Each discovered MCP server is represented as an McpServerEntry record. It contains everything you need to connect to the server, including its transport type, endpoint, and protocol version.

public record McpServerEntry(
    String name,             // Unique server name (required)
    String description,      // Human-readable description
    String version,          // Server version string
    String protocolVersion,  // MCP protocol version (e.g. "2025-11-05")
    String transport,        // "stdio", "sse", or "streamable-http"
    String endpoint,         // Connection URL or command
    String source,           // Registry source name
    double rating,           // Quality rating (0.0 - 5.0)
    Map<String, String> metadata  // Additional key-value pairs
) {}

Protocol Version Filtering

Not all servers support the same MCP protocol version. Use protocol version filtering to ensure you only connect to servers compatible with your client's version.

List<McpServerEntry> servers = registry.search("database");

// Filter to servers supporting protocol version 2025-03-26 or later
List<McpServerEntry> compatible = servers.stream()
    .filter(s -> McpProtocolVersion.isCompatible(s.protocolVersion(), "2025-03-26"))
    .toList();

Testing Toolkit

The MCP module includes JUnit 5 utilities for testing MCP server implementations.

McpServerTestKit

The McpServerTestKit is a JUnit 5 test harness that validates whether your MCP server implementation is compliant with the protocol. It automatically tests initialization, tool listing, tool invocation, and error handling.

class MyMcpServerTest {

    @Test
    void testServerCompliance() {
        McpServerTestKit testKit = McpServerTestKit.builder()
            .transport(new StdioTransport.Builder()
                .command("node", "my-server.js")
                .build())
            .build();

        // Validates initialize, tools/list, tool invocation, and error handling
        testKit.runComplianceTests();
    }

    @Test
    void testSpecificTool() {
        McpServerTestKit testKit = McpServerTestKit.builder()
            .transport(transport)
            .build();

        // Test a specific tool
        var result = testKit.callTool("read_file", Map.of("path", "/tmp/test.txt"));
        assertNotNull(result);
    }
}

MockMcpServer

When you want to test your MCP client code without a real server, use MockMcpServer. It runs entirely in memory with no network I/O, making tests fast and deterministic.
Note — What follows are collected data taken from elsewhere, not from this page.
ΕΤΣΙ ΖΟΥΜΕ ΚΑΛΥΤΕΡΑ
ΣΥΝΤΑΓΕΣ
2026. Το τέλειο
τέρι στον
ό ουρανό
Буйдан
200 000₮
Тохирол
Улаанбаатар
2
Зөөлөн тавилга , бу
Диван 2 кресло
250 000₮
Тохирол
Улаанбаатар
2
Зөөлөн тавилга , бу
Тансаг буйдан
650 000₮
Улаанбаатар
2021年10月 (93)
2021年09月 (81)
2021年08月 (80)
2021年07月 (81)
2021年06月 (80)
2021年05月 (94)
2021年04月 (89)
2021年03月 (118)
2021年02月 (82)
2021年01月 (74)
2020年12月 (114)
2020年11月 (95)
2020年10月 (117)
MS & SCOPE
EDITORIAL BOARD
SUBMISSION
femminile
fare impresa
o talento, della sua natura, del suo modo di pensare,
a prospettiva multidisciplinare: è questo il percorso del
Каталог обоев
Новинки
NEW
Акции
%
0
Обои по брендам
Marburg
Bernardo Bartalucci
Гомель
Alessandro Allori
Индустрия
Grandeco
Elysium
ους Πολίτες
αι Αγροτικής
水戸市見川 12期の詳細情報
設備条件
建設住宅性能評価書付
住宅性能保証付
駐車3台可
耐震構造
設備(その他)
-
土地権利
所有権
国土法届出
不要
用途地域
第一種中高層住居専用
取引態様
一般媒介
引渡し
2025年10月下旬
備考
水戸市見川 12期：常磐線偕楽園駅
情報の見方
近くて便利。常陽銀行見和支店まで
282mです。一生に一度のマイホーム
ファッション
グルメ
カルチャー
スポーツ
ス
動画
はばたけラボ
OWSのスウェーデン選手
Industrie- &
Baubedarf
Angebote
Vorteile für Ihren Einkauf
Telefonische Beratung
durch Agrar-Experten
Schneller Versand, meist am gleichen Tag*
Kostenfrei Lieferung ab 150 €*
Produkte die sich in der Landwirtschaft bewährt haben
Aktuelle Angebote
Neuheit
MockMcpServer mockServer = MockMcpServer.builder()
    .tool("read_file", "Read a file", Map.of(
        "type", "object",
        "properties", Map.of("path", Map.of("type", "string"))
    ))
    .toolHandler("read_file", args -> "file content here")
    .build();

// Use with McpClient for testing
McpClient client = new McpClient(mockServer.getTransport());
client.connect();
var tools = client.listTools();
// tools contains "read_file"

MockMcpServer uses MockMcpTransport internally, which implements McpTransport with in-memory message queues instead of network I/O.

McpSchemaValidator

The McpSchemaValidator checks that your JSON-RPC messages conform to the MCP specification. Use it during development to catch schema issues early, such as missing required fields or invalid types in tool definitions.

McpSchemaValidator validator = new McpSchemaValidator();

// Validate a tool definition
ValidationResult result = validator.validateToolDefinition(toolJson);
if (!result.isValid()) {
    result.getErrors().forEach(System.err::println);
}

// Validate a JSON-RPC request
ValidationResult result = validator.validateRequest(requestJson);

// Validate a JSON-RPC response
ValidationResult result = validator.validateResponse(responseJson);

The validator checks required fields, type constraints, and MCP-specific schema rules (e.g., tool input schemas must be valid JSON Schema).